We Are Family – the 1979 hit song – could have been penned for Freddy Kempf and the Royal Philharmonic Orchestra. The relationship between the concert pianist and the Orchestra goes back to 1985 when, aged just eight years old, Kempf made his concerto debut performing Mozart’s Piano Concerto No.12 in A major, K.414.

“I’d been spotted playing at various music festivals and it was suggested I give a concert with the RPO,” Kempf – now 37 – tells me, midway through a concert tour he is undertaking in Russia.

It was a life-changing event. The young Kempf had already begun to be noticed, but his RPO concert fanned the flames of his emerging talent. Within two years, he’d won the National Mozart competition, before two years after that, winning BBC Young Musician of the Year.

“Some years later when I was eighteen and in the US, I was chatting with some student friends about the UK music scene,” he says. “They were amazed that by that age I’d played the Tchaikovsky concerto twenty times. I told them it was all down to the UK’s unique professional and semi-professional music scene that gives young musicians an opportunity they won’t get anywhere else in the world.”

Today, Kempf really values his long relationship with the RPO. As a student at the Royal Academy of Music, many of the Orchestra’s current members were his friends and contemporaries.
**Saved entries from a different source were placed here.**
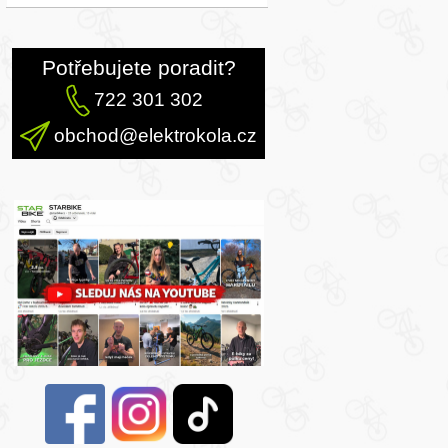
Potřebujete poradit?
722 301 302
obchod@elektrokola.cz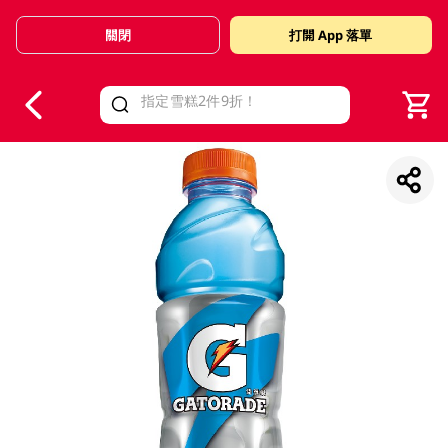
關閉
打開 App 落單
V
alid Until 30 June 2026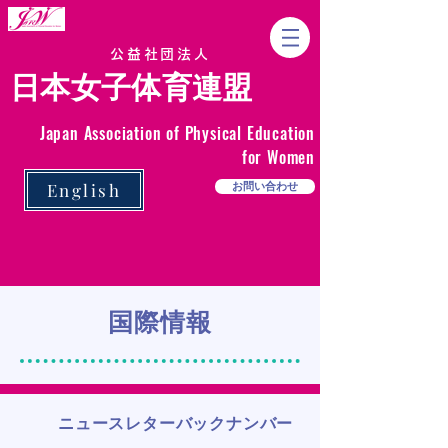
公益社団法人
日本女子体育連盟
Japan Association of Physical Education
for Women
English
お問い合わせ
国際情報
ニュースレターバックナンバー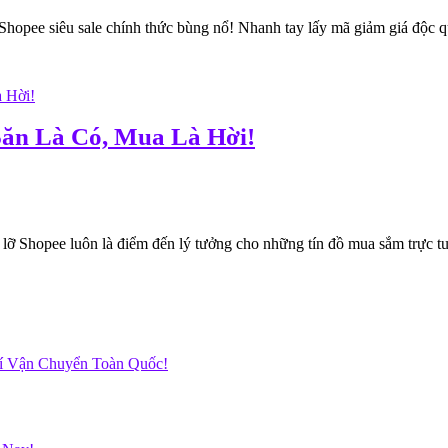
pee siêu sale chính thức bùng nổ! Nhanh tay lấy mã giảm giá độc quy
ăn Là Có, Mua Là Hời!
 Shopee luôn là điểm đến lý tưởng cho những tín đồ mua sắm trực tuyế
hí Vận Chuyển Toàn Quốc!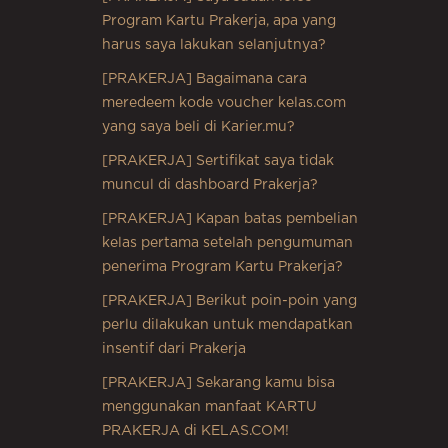
Program Kartu Prakerja, apa yang
harus saya lakukan selanjutnya?
[PRAKERJA] Bagaimana cara
meredeem kode voucher kelas.com
yang saya beli di Karier.mu?
[PRAKERJA] Sertifikat saya tidak
muncul di dashboard Prakerja?
[PRAKERJA] Kapan batas pembelian
kelas pertama setelah pengumuman
penerima Program Kartu Prakerja?
[PRAKERJA] Berikut poin-poin yang
perlu dilakukan untuk mendapatkan
insentif dari Prakerja
[PRAKERJA] Sekarang kamu bisa
menggunakan manfaat KARTU
PRAKERJA di KELAS.COM!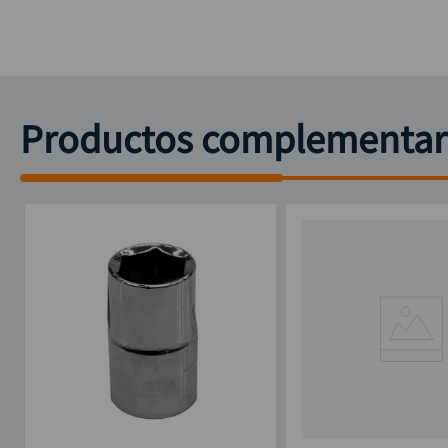
Productos complementar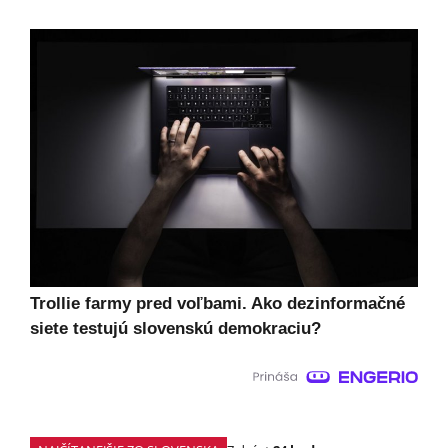
Trollie farmy pred voľbami. Ako dezinformačné
siete testujú slovenskú demokraciu?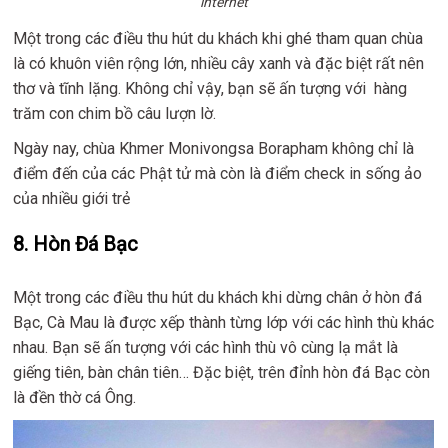
internet
Một trong các điều thu hút du khách khi ghé tham quan chùa
là có khuôn viên rộng lớn, nhiều cây xanh và đặc biệt rất nên
thơ và tĩnh lặng. Không chỉ vậy, bạn sẽ ấn tượng với hàng
trăm con chim bồ câu lượn lờ.
Ngày nay, chùa Khmer Monivongsa Borapham không chỉ là
điểm đến của các Phật tử mà còn là điểm check in sống ảo
của nhiều giới trẻ
8. Hòn Đá Bạc
Một trong các điều thu hút du khách khi dừng chân ở hòn đá
Bạc, Cà Mau là được xếp thành từng lớp với các hình thù khác
nhau. Bạn sẽ ấn tượng với các hình thù vô cùng lạ mắt là
giếng tiên, bàn chân tiên… Đặc biệt, trên đỉnh hòn đá Bạc còn
là đền thờ cá Ông.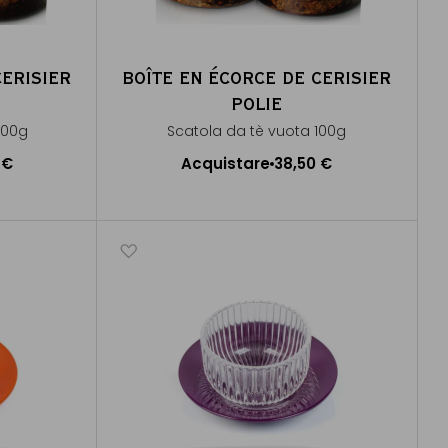
CERISIER
BOÎTE EN ÉCORCE DE CERISIER
POLIE
200g
Scatola da tè vuota 100g
 €
Acquistare
38,50 €
lo
Aggiungere al Carrello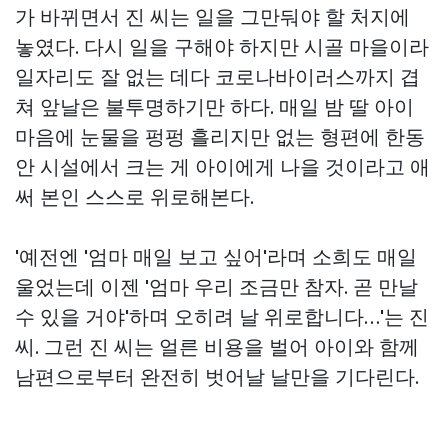
가 바뀌면서 진 씨는 일을 그만둬야 할 처지에
놓였다. 다시 일을 구해야 하지만 시골 마을이라
일자리도 잘 없는 데다 코로나바이러스까지 겹
쳐 앞날은 불투명하기만 하다. 매일 밤 딸 아이
마음에 눈물을 펑펑 흘리지만 없는 형편에 한동
안 시설에서 크는 게 아이에게 나을 것이라고 애
써 본인 스스로 위로해본다.
'예전엔 '엄마 매일 보고 싶어'라며 소희도 매일
울었는데 이젠 '엄마 우리 조금만 참자. 곧 만날
수 있을 거야'하며 오히려 날 위로합니다…'는 진
씨. 그런 진 씨는 얼른 비용을 벌어 아이와 함께
남편으로부터 완전히 벗어날 날만을 기다린다.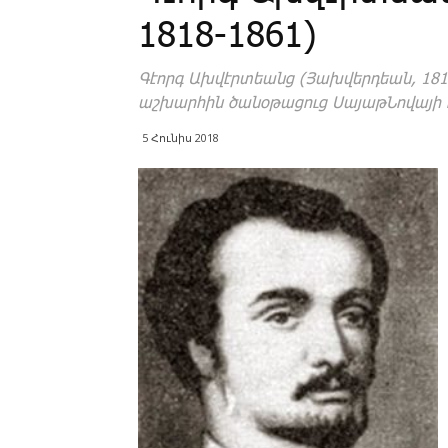
1818-1861)
Գէորգ Ախվէրտեանց (Յախվերդեան, 1818
աշխարհին ծանօթացուց Սայաթ­Նովայի 
5 Հունիս 2018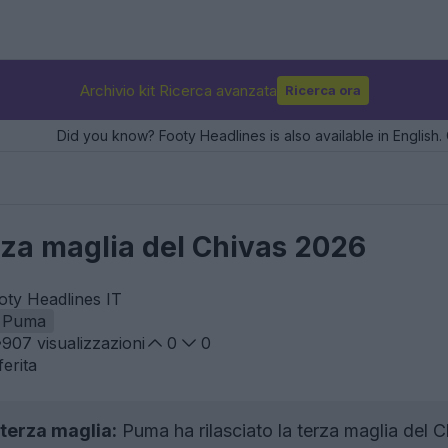
Archivio kit Ricerca avanzata
Ricerca ora
Did you know? Footy Headlines is also available in English. 
erza maglia del Chivas 2026
oty Headlines IT
Puma
907
visualizzazioni
0
0
erita
terza maglia:
Puma ha rilasciato la terza maglia del C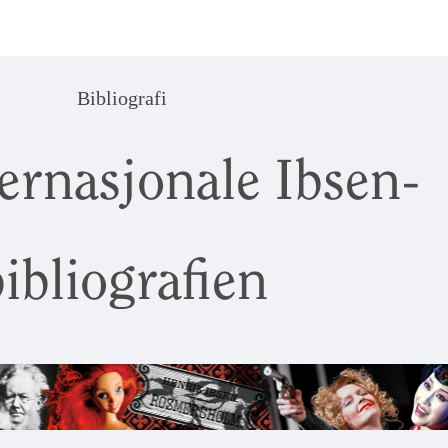
Bibliografi
ernasjonale Ibsen-
ibliografien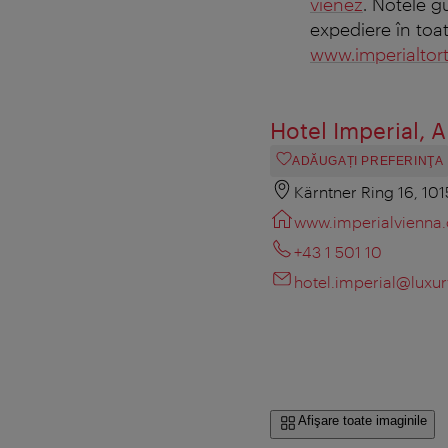
vienez
. Notele g
expediere în toat
www.imperialtor
Hotel Imperial, 
ADĂUGAȚI PREFERINŢA
Kärntner Ring 16, 10
www.imperialvienna
+43 1 501 10
hotel.imperial@luxu
Afişare toate imaginile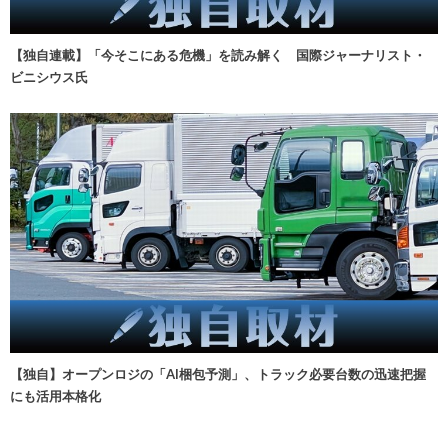
【独自連載】「今そこにある危機」を読み解く 国際ジャーナリスト・
ビニシウス氏
【独自】オープンロジの「AI梱包予測」、トラック必要台数の迅速把握
にも活用本格化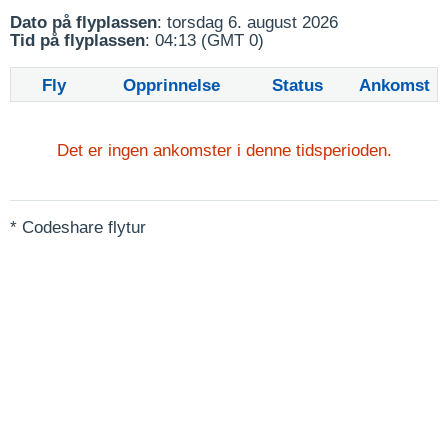
Dato på flyplassen
: torsdag 6. august 2026
Tid på flyplassen
: 04:13 (GMT 0)
Fly
Opprinnelse
Status
Ankomst
Det er ingen ankomster i denne tidsperioden.
* Codeshare flytur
Now, as a soloist travelling the world often on his own, he says it’s wonderful to meet up with them for performances.

“There’s a chemistry between us,” he says. “A concert pianist’s life can be lonely, but it’s been nice growing up with the RPO and working with its players. They’re my friends, and the RPO is like a second family to me.”

And now we can enjoy the fruits of that relationship when Kempf and the Royal Philharmonic Orchestra perform Grieg’s Piano Concerto at Hull City Hall on Thursday 28 May and at Cambridge Corn Exchange on Saturday 30 May. The pianist regards it as a very special concerto. Considering how many he has in his repertoire, he actually came to it later in life. He says, simply, that he loves it.

“It’s so well written and contains some of the most beautiful music you’re ever likely to hear in a concert hall. It’s fantastic and I always enjoy playing it.”